# Early morning kill



## kenyaslinger (Jun 27, 2013)

This one was eating tomatoes in my garden.I shot it from 15 meters with a marble.I used to eat this bird as a kid...still nice, small though.

SS is homemade ringshooter, with 1842


----------



## Aussie Allan In Thailand (Jan 28, 2013)

Hey there,

I have not heard from you in a while.

Although quite obviously your skills have improved significantly.

So great shooting Sir.

Cheers Allan


----------



## kenyaslinger (Jun 27, 2013)

Hey Allan, I'm and very much around, just been reading through the forum quietely.Sure my skills have really improved, been practicing alot, especially since i got the dankung tubes. I'm stuck to them, no more looking for other rubber.


----------



## August West (Jan 21, 2012)

Cool, nice shot. I bet you guys have some cool game to hunt with a slingshot, I would love to visit some day.


----------



## Charles (Aug 26, 2010)

Nice shooting! I do not recognize that bird ... what is it?

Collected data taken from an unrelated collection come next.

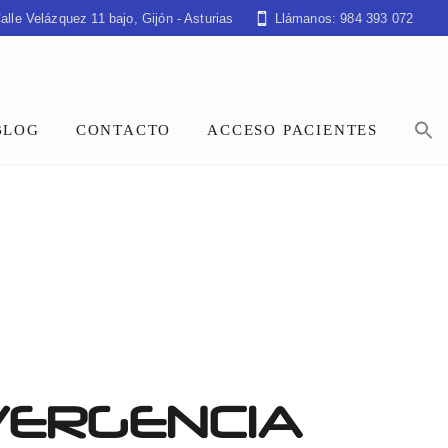
alle Velázquez 11 bajo, Gijón - Asturias
Llámanos: 984 393 072
BLOG
CONTACTO
ACCESO PACIENTES
VERGENCIA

Like you, I would be for busting anything that was eating my garden!

Cheers ...... Charles


----------



## Aussie Allan In Thailand (Jan 28, 2013)

Very nice to see that kenyaslinga.

I recall, it seems like yesterday, although it obviously was not.

When you needed assistance on bands, set up draw length etc.

And now, WOW, you are out there, doing such a wonderful job with your slingshot Sir.

Cheers Allan


----------



## kenyaslinger (Jun 27, 2013)

August there are plenty of game-squirrels, hares, birds, but in exclusive places or bushes, you don't find them in neighbourhoods (except birds). The hares here will not allow you to get within 20 meters, and ther are fast!

Charles, I knew only the local name of the bird, but since you asked, I've done a search and found its called speckled Mousebird; http://en.wikipedia.org/wiki/Speckled_Mousebird

I hope to influence a few people to join the sport, so that I can have shooting buddies!


----------



## Aussie Allan In Thailand (Jan 28, 2013)

Oh that sounds just so cool kenyaslinga.

Growing our sport/hobby where you are, is great.

Myself, and I am certain all of SSF, are behind you and wish you all the best of luck in that Sir.

Cheers Allan


----------